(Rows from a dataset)
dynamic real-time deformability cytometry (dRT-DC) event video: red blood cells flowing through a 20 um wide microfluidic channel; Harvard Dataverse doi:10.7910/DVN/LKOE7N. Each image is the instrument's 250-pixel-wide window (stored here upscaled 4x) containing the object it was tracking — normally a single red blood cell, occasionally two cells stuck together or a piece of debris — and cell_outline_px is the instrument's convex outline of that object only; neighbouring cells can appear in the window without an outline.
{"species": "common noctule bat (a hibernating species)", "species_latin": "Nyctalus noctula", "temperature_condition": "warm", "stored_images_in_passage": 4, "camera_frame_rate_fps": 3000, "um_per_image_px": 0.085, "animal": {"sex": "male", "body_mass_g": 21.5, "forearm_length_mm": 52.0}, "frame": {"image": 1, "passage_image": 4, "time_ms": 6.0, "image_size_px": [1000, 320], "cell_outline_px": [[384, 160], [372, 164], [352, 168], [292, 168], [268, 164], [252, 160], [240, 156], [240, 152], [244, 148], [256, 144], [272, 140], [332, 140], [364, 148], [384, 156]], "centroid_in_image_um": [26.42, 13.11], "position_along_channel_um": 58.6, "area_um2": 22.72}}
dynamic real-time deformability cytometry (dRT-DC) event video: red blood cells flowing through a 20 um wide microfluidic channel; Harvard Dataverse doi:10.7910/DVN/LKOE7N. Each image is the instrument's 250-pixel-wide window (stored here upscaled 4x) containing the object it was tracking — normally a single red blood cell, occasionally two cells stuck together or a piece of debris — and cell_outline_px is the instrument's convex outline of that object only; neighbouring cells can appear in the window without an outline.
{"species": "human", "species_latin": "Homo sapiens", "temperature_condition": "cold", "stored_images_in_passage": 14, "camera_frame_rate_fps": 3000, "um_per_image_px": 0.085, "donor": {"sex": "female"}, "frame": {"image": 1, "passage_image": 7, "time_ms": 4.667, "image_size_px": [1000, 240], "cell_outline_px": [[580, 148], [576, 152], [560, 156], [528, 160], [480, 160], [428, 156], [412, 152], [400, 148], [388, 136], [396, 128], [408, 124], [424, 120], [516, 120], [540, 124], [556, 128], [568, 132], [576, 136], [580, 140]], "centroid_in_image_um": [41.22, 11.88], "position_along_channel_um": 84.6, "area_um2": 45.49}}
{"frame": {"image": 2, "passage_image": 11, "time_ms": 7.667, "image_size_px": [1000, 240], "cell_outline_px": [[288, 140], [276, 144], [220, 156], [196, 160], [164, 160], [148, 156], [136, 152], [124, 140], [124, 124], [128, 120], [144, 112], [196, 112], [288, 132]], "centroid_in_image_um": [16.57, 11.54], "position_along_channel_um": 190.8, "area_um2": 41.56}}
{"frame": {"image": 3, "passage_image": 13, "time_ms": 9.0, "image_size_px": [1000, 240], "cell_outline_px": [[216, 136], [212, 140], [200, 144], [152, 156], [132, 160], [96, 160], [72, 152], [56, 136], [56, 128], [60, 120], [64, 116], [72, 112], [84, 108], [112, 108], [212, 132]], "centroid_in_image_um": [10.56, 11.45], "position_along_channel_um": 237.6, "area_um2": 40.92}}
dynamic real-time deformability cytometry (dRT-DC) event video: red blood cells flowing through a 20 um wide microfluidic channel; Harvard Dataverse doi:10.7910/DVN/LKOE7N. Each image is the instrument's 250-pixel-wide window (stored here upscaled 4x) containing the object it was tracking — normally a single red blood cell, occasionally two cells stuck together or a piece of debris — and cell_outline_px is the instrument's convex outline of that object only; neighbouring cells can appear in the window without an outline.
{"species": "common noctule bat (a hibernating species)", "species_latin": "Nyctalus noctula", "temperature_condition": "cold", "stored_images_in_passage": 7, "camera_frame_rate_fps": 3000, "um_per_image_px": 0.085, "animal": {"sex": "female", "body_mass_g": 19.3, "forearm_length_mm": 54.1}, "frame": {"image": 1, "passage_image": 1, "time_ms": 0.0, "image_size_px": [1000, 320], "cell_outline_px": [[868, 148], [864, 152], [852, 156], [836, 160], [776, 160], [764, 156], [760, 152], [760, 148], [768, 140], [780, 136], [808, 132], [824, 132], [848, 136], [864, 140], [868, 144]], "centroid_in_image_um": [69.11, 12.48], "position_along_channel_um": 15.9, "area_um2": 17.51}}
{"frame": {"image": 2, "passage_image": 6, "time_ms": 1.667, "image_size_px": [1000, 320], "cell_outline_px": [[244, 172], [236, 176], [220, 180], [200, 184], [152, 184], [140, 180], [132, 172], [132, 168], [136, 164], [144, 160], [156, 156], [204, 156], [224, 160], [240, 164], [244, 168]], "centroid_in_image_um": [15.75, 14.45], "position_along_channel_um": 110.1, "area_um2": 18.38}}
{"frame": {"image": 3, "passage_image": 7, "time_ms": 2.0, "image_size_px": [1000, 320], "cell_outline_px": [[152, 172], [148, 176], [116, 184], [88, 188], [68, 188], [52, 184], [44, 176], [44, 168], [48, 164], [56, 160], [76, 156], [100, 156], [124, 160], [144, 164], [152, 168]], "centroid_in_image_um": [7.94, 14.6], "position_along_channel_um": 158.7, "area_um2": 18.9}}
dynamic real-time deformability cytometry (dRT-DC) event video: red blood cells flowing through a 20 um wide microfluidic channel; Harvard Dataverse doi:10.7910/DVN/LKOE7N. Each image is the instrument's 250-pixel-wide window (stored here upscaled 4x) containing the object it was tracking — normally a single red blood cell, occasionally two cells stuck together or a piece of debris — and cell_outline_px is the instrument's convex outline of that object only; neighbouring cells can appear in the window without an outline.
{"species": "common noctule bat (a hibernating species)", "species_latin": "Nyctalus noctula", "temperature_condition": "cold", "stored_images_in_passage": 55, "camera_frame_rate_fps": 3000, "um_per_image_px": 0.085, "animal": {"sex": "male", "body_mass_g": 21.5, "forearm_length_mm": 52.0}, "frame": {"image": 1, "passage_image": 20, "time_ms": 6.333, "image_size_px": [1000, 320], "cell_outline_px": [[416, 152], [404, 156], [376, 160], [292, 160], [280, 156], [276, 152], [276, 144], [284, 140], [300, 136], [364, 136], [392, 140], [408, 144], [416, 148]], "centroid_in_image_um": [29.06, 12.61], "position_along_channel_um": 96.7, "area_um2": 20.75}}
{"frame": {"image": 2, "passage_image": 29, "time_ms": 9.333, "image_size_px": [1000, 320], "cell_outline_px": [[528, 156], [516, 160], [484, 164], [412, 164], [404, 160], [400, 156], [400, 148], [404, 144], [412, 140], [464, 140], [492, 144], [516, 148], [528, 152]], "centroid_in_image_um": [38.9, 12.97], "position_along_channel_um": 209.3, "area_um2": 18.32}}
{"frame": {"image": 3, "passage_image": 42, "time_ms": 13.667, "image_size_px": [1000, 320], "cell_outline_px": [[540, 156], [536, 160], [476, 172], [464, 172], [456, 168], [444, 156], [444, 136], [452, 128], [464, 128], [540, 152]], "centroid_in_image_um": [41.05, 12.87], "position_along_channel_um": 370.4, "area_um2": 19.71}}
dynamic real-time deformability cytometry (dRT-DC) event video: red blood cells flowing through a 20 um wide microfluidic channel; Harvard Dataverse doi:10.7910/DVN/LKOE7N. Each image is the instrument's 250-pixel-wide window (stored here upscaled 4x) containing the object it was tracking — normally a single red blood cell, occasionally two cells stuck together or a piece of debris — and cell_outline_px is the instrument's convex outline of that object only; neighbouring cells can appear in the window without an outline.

_CHALLENGE_. Transcribe all the entries, keeping each one exactly as it is.

_COMPLETE OUTPUT_.
dynamic real-time deformability cytometry (dRT-DC) event video: red blood cells flowing through a 20 um wide microfluidic channel; Harvard Dataverse doi:10.7910/DVN/LKOE7N. Each image is the instrument's 250-pixel-wide window (stored here upscaled 4x) containing the object it was tracking — normally a single red blood cell, occasionally two cells stuck together or a piece of debris — and cell_outline_px is the instrument's convex outline of that object only; neighbouring cells can appear in the window without an outline.
{"species": "common noctule bat (a hibernating species)", "species_latin": "Nyctalus noctula", "temperature_condition": "warm", "stored_images_in_passage": 4, "camera_frame_rate_fps": 3000, "um_per_image_px": 0.085, "animal": {"sex": "male", "body_mass_g": 21.5, "forearm_length_mm": 52.0}, "frame": {"image": 1, "passage_image": 4, "time_ms": 6.0, "image_size_px": [1000, 320], "cell_outline_px": [[384, 160], [372, 164], [352, 168], [292, 168], [268, 164], [252, 160], [240, 156], [240, 152], [244, 148], [256, 144], [272, 140], [332, 140], [364, 148], [384, 156]], "centroid_in_image_um": [26.42, 13.11], "position_along_channel_um": 58.6, "area_um2": 22.72}}
dynamic real-time deformability cytometry (dRT-DC) event video: red blood cells flowing through a 20 um wide microfluidic channel; Harvard Dataverse doi:10.7910/DVN/LKOE7N. Each image is the instrument's 250-pixel-wide window (stored here upscaled 4x) containing the object it was tracking — normally a single red blood cell, occasionally two cells stuck together or a piece of debris — and cell_outline_px is the instrument's convex outline of that object only; neighbouring cells can appear in the window without an outline.
{"species": "human", "species_latin": "Homo sapiens", "temperature_condition": "cold", "stored_images_in_passage": 14, "camera_frame_rate_fps": 3000, "um_per_image_px": 0.085, "donor": {"sex": "female"}, "frame": {"image": 1, "passage_image": 7, "time_ms": 4.667, "image_size_px": [1000, 240], "cell_outline_px": [[580, 148], [576, 152], [560, 156], [528, 160], [480, 160], [428, 156], [412, 152], [400, 148], [388, 136], [396, 128], [408, 124], [424, 120], [516, 120], [540, 124], [556, 128], [568, 132], [576, 136], [580, 140]], "centroid_in_image_um": [41.22, 11.88], "position_along_channel_um": 84.6, "area_um2": 45.49}}
{"frame": {"image": 2, "passage_image": 11, "time_ms": 7.667, "image_size_px": [1000, 240], "cell_outline_px": [[288, 140], [276, 144], [220, 156], [196, 160], [164, 160], [148, 156], [136, 152], [124, 140], [124, 124], [128, 120], [144, 112], [196, 112], [288, 132]], "centroid_in_image_um": [16.57, 11.54], "position_along_channel_um": 190.8, "area_um2": 41.56}}
{"frame": {"image": 3, "passage_image": 13, "time_ms": 9.0, "image_size_px": [1000, 240], "cell_outline_px": [[216, 136], [212, 140], [200, 144], [152, 156], [132, 160], [96, 160], [72, 152], [56, 136], [56, 128], [60, 120], [64, 116], [72, 112], [84, 108], [112, 108], [212, 132]], "centroid_in_image_um": [10.56, 11.45], "position_along_channel_um": 237.6, "area_um2": 40.92}}
dynamic real-time deformability cytometry (dRT-DC) event video: red blood cells flowing through a 20 um wide microfluidic channel; Harvard Dataverse doi:10.7910/DVN/LKOE7N. Each image is the instrument's 250-pixel-wide window (stored here upscaled 4x) containing the object it was tracking — normally a single red blood cell, occasionally two cells stuck together or a piece of debris — and cell_outline_px is the instrument's convex outline of that object only; neighbouring cells can appear in the window without an outline.
{"species": "common noctule bat (a hibernating species)", "species_latin": "Nyctalus noctula", "temperature_condition": "cold", "stored_images_in_passage": 7, "camera_frame_rate_fps": 3000, "um_per_image_px": 0.085, "animal": {"sex": "female", "body_mass_g": 19.3, "forearm_length_mm": 54.1}, "frame": {"image": 1, "passage_image": 1, "time_ms": 0.0, "image_size_px": [1000, 320], "cell_outline_px": [[868, 148], [864, 152], [852, 156], [836, 160], [776, 160], [764, 156], [760, 152], [760, 148], [768, 140], [780, 136], [808, 132], [824, 132], [848, 136], [864, 140], [868, 144]], "centroid_in_image_um": [69.11, 12.48], "position_along_channel_um": 15.9, "area_um2": 17.51}}
{"frame": {"image": 2, "passage_image": 6, "time_ms": 1.667, "image_size_px": [1000, 320], "cell_outline_px": [[244, 172], [236, 176], [220, 180], [200, 184], [152, 184], [140, 180], [132, 172], [132, 168], [136, 164], [144, 160], [156, 156], [204, 156], [224, 160], [240, 164], [244, 168]], "centroid_in_image_um": [15.75, 14.45], "position_along_channel_um": 110.1, "area_um2": 18.38}}
{"frame": {"image": 3, "passage_image": 7, "time_ms": 2.0, "image_size_px": [1000, 320], "cell_outline_px": [[152, 172], [148, 176], [116, 184], [88, 188], [68, 188], [52, 184], [44, 176], [44, 168], [48, 164], [56, 160], [76, 156], [100, 156], [124, 160], [144, 164], [152, 168]], "centroid_in_image_um": [7.94, 14.6], "position_along_channel_um": 158.7, "area_um2": 18.9}}
dynamic real-time deformability cytometry (dRT-DC) event video: red blood cells flowing through a 20 um wide microfluidic channel; Harvard Dataverse doi:10.7910/DVN/LKOE7N. Each image is the instrument's 250-pixel-wide window (stored here upscaled 4x) containing the object it was tracking — normally a single red blood cell, occasionally two cells stuck together or a piece of debris — and cell_outline_px is the instrument's convex outline of that object only; neighbouring cells can appear in the window without an outline.
{"species": "common noctule bat (a hibernating species)", "species_latin": "Nyctalus noctula", "temperature_condition": "cold", "stored_images_in_passage": 55, "camera_frame_rate_fps": 3000, "um_per_image_px": 0.085, "animal": {"sex": "male", "body_mass_g": 21.5, "forearm_length_mm": 52.0}, "frame": {"image": 1, "passage_image": 20, "time_ms": 6.333, "image_size_px": [1000, 320], "cell_outline_px": [[416, 152], [404, 156], [376, 160], [292, 160], [280, 156], [276, 152], [276, 144], [284, 140], [300, 136], [364, 136], [392, 140], [408, 144], [416, 148]], "centroid_in_image_um": [29.06, 12.61], "position_along_channel_um": 96.7, "area_um2": 20.75}}
{"frame": {"image": 2, "passage_image": 29, "time_ms": 9.333, "image_size_px": [1000, 320], "cell_outline_px": [[528, 156], [516, 160], [484, 164], [412, 164], [404, 160], [400, 156], [400, 148], [404, 144], [412, 140], [464, 140], [492, 144], [516, 148], [528, 152]], "centroid_in_image_um": [38.9, 12.97], "position_along_channel_um": 209.3, "area_um2": 18.32}}
{"frame": {"image": 3, "passage_image": 42, "time_ms": 13.667, "image_size_px": [1000, 320], "cell_outline_px": [[540, 156], [536, 160], [476, 172], [464, 172], [456, 168], [444, 156], [444, 136], [452, 128], [464, 128], [540, 152]], "centroid_in_image_um": [41.05, 12.87], "position_along_channel_um": 370.4, "area_um2": 19.71}}
dynamic real-time deformability cytometry (dRT-DC) event video: red blood cells flowing through a 20 um wide microfluidic channel; Harvard Dataverse doi:10.7910/DVN/LKOE7N. Each image is the instrument's 250-pixel-wide window (stored here upscaled 4x) containing the object it was tracking — normally a single red blood cell, occasionally two cells stuck together or a piece of debris — and cell_outline_px is the instrument's convex outline of that object only; neighbouring cells can appear in the window without an outline.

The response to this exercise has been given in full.